If a contestant could answer all seven questions correctly and keep his/her heart under control for the entire game, the top prize of $250,000 is awarded.

Countermeasure Rule

Contestants were required to stay alert during the game at all times. If a contestant tried to close his/her eyes or perform some other task in an attempt to lower the heart rate, McEnroe gave a warning. Three warnings would end the game. The latter never happened, though one contestant on the US show was warned twice and almost disqualified for the above actions. On the first episode one contestant closed her eyes for the entire time on the one heartstopper she reached and was not given a warning.

The Chair lasted for nine episodes on ABC in 2002, but not before two people managed to answer the seventh question correctly, with Chris Mackerer winning $224,600 and Stephen Benjamin winning the maximum $250,000. Just a week before Mackerer's $224,000+ win, another player, Dean Sheffron, got to see the seventh question, but redlined away $132,200 after he was unable to get his heartrate under control.

13 episodes were taped but the remaining 4 have never been aired, despite ABC originally announcing they would air the entire order, but soon changed their minds.

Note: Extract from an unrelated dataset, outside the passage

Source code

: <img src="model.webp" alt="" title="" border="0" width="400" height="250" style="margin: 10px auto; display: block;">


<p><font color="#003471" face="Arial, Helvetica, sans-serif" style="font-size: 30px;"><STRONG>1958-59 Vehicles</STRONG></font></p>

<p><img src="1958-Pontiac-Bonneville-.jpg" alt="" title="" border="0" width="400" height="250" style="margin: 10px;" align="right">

Many episodes were taped post-midnight hours to hurry production in order to compete with Fox's show The Chamber. The latter was also canceled quickly, airing only 3 episodes.

The Chamber Vs. The Chair

The Chair premiered around the same time Fox's torture show The Chamber premiered. both production companies fought over this, each claiming the other show was a rip-off of theirs. Supposedly, a lawsuit was filed but nothing became of it.

International versions

*In the United Kingdom, the show aired on BBC1 from 31 August to 9 November 2002, with a top prize of £50,000. John McEnroe hosted this version as well.
*In France, the show was called "Zone Rouge" ("Red Zone" in French) and was hosted by Jean-Pierre Foucault (also host of the French version of "Who Wants to be a Millionaire") and aired on TF1 with a top prize of 10,000.
*A version in Russia aired on STS with a top prize of at least руб1,000,000.
*In Thailand, the show was called "เก้าอี้ระทึก" (The Excited Chair) and was hosted by John Rattanaweeroj and aired on CH7 with a top prize of ฿3,000,000.
*TBS aired a version of the show in Japan with ¥10,000,000 as the grand prize. *A version once aired in the United Arab Emirates as well.